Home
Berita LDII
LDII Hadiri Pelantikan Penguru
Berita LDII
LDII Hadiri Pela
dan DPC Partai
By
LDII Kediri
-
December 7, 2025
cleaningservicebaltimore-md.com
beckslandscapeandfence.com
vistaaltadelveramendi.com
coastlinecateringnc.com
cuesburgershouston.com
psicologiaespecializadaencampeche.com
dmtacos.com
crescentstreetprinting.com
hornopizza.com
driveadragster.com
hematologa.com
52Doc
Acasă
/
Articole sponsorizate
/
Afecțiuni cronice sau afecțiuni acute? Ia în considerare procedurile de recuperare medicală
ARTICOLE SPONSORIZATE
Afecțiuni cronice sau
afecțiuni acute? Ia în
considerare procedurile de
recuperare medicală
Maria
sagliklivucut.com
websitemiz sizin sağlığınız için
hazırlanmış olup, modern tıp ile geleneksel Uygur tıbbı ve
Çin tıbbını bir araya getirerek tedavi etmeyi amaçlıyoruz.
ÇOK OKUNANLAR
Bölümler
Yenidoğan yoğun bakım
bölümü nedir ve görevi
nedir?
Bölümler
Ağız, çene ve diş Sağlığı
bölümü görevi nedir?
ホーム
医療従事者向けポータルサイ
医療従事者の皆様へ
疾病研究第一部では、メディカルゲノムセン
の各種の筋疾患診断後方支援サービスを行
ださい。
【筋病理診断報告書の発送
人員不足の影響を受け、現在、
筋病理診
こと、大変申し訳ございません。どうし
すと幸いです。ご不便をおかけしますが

********************

Search the material above for "Hadiri". Copy each line that has it.

● **SOLUTION TO THIS PROBLEM**
LDII Hadiri Pelantikan Penguru
LDII Hadiri Pela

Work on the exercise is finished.